Kendle committed to early stage, says incoming CEO

The incoming Kendle CEO has stressed commitment to early stage and said dramatic changes in the short- to medium-term are unlikely.

Regulatory difficulties prompted Kendle to close its Phase I unit in Utrecht, the Netherlands but, with the early stage strategic review completed, the company is committed to its two remaining sites.

Development and growth of early stage units in Toronto, Canada and Morgantown, West Virginia, US is one of a number of tasks facing Stephen Cutler, who takes over as CEO of Kendle on May 1.

We’re on the right track”, said Cutler in a conference call with investors. As such, Cutler has no plans to implement dramatic changes in the short- to medium-term choosing instead to build on work initiated by the previous leadership.
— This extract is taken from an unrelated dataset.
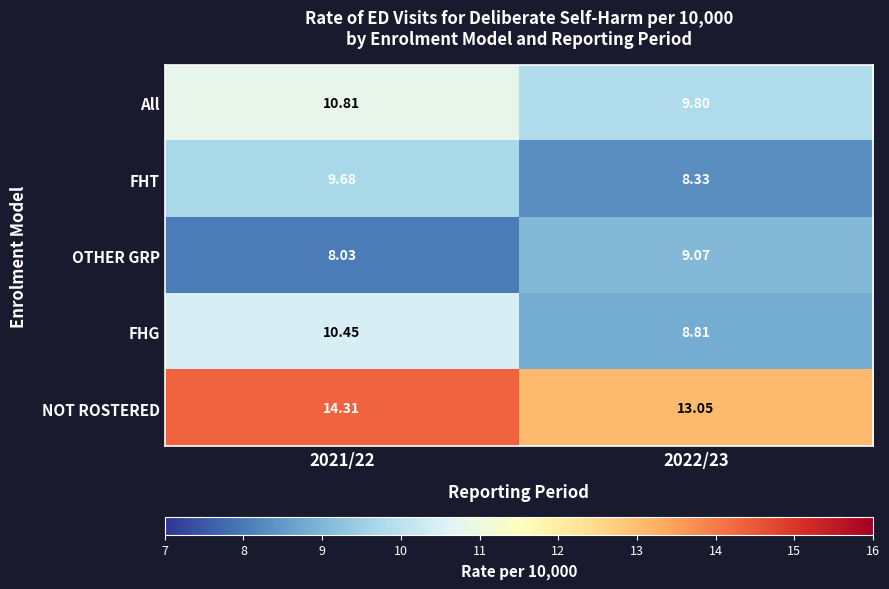

Which series has the largest total across all categories?

NOT ROSTERED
Cutler expects continuation of this strategy to result in a “modest upturn” in revenues in 2011 but stressed slow conversion of backlog to revenues and continued volatility could impact on results.

Volatility is expected to continue in the mid- to long-term, said Cutler, and is a symptom of shifts in the outsourcing sector. Outsourcing earlier and contracting out risky work traditionally kept in-house are factors responsible for the continued volatility and cancellations, said Cutler.
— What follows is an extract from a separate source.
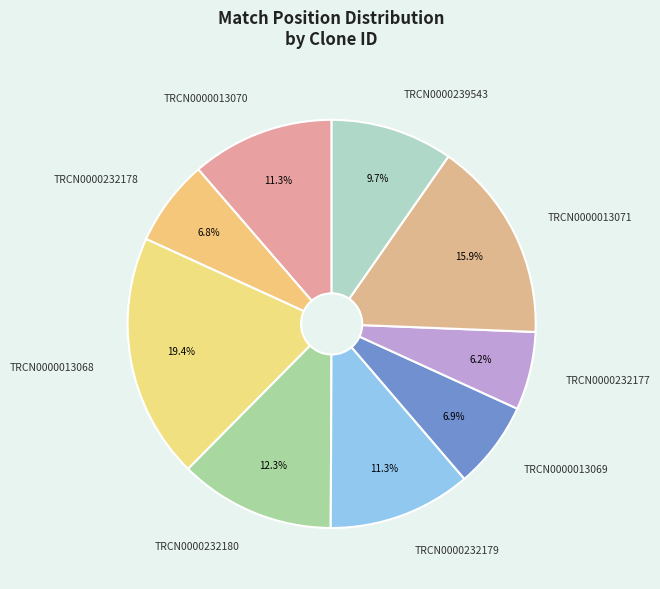

Is there a majority slice in this chart?

No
Despite volatility Kendle remains optimistic about the health of the contract research sector. Candace Kendle, the outgoing CEO, expects the late stage market to grow at eight to 10 per cent over the next three years. Growth will be underpinned by increased penetration.

Working with Pfizer

Overall big pharma market trends of increased outsourcing penetration offsetting flat research and development (R&D) spend are, to some extent, reflected at Pfizer, an important Kendle client.
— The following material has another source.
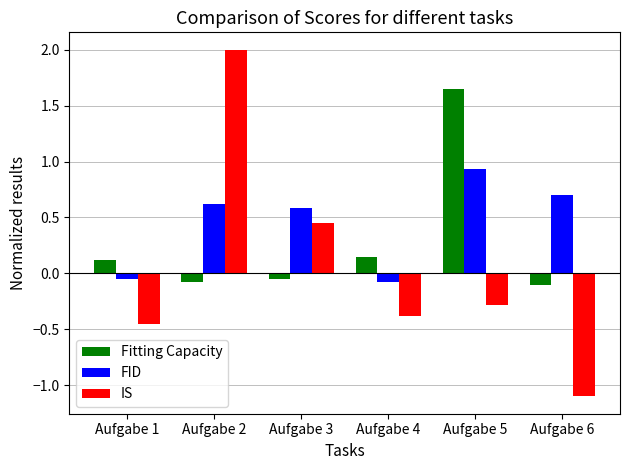

How many series are shown in this chart?

3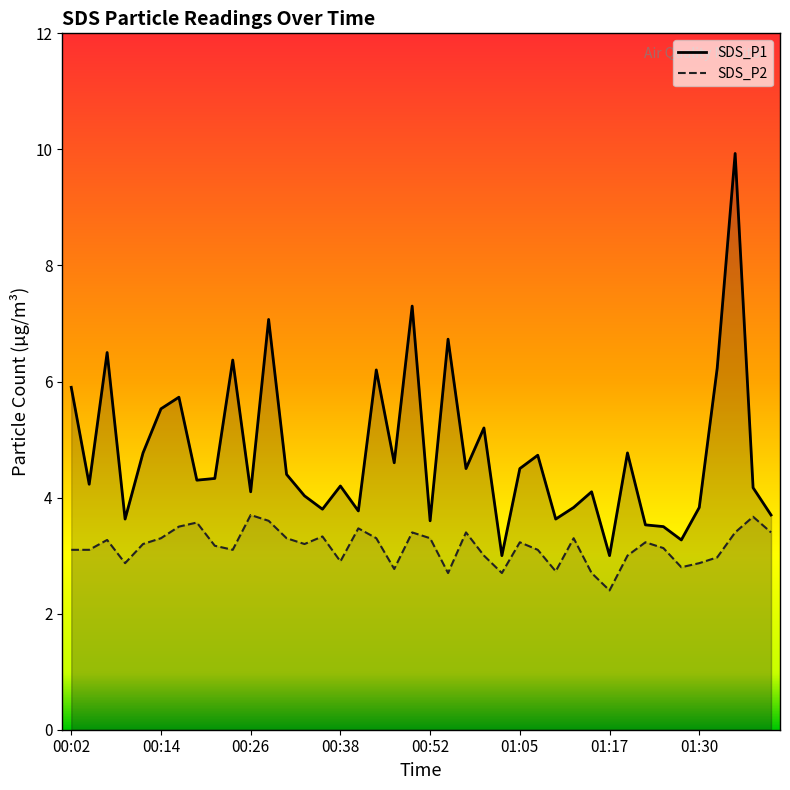

What is the label of the 32nd point from the left?

01:20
Pfizer is cutting its R&D budget but Kendle expects little change in revenues from the company because of increased commitment to outsourcing. In fact, there may be an uptick in business in the long-term, said Cutler.

Kendle has worked with Pfizer as functional service provider (FSP) but it is possible the big pharma may choose to change its approach to outsourcing. If this happens Kendle is well placed, said Cutler.

Following release of fourth quarter financial results and the accompanying conference call shares in Kendle closed the day down 15 per cent at $10.29.